Description
rust-lang/rfcs#2582 suggested the addition of a lint that warns against unnecessary intermediate references: expressions like &x as *const _
, that could be written as &raw const x
and thus avoid creating a reference. The rest of this RFC has been implemented (Cc #64490), but the lint has not -- that's what this issue tracks.
The essence of the problem is that direct_raw
and via_ref
below are not equivalent:
// This dos the equivalent of `ptr::offset` to the field, so as long as that is inbounds,
// all is good. No alignment is required.
fn direct_raw(x: *const (i32, i32)) -> *const i32 {
unsafe { &raw const (*x).0 }
}
// This creates a full reference to the first field, so that must be aligned and
// the entire field must be inbounds.
fn via_ref(x: *const (i32, i32)) -> *const i32 {
unsafe { &(*x).0 as *const i32 }
}
When people write the latter, we should nudge them towards the former, as that avoids UB. That said, the cases where that really makes a difference are probably rather rare: they occur when x
is unaligned for some reason, or when the beginning of the projected field is still in-bounds but the end of the field is not.

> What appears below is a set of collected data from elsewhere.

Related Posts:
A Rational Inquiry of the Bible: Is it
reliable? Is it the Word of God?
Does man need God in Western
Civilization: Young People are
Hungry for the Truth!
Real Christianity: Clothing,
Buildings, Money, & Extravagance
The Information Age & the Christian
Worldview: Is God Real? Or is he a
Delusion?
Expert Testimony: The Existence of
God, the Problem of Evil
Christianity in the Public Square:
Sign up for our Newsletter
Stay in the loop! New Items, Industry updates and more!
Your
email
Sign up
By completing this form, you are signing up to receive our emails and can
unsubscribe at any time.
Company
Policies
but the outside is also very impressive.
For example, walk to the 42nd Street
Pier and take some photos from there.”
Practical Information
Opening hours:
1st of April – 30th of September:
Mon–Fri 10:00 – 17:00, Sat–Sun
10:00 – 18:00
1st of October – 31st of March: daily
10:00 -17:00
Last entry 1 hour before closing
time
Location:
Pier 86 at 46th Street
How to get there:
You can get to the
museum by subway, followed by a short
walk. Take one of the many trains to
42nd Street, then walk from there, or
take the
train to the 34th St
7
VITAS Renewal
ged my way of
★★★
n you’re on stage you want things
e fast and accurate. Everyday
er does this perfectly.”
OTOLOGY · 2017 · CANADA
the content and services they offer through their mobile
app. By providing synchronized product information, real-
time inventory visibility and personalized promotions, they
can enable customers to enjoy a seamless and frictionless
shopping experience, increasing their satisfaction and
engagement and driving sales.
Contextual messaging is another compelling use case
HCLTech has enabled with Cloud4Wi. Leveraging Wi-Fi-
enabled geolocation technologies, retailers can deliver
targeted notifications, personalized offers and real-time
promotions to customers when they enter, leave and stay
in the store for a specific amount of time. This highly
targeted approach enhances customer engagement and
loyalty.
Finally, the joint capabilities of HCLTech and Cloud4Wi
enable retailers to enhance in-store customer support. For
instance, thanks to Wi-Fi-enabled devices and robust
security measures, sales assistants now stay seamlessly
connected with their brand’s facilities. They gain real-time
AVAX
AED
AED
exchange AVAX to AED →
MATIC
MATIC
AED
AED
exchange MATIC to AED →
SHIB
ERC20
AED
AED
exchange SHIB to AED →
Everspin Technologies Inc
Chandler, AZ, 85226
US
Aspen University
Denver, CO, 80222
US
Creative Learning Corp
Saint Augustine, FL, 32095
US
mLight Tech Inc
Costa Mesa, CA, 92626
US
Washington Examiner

This is related to #99437 in that both are about "lint against cases where references are created but a raw pointer would have sufficed".
Unresolved questions:
- Maybe the lint should also cover cases that look like
&[mut] <place> as *[mut|const] ?T
in the surface syntax but had a method call inserted, thus manifesting a reference (with the associated guarantees). The lint as described would not fire because the reference actually gets used as such (being passed toderef
). However, what would the lint suggest to do instead? There just is no way to write this code without creating a reference.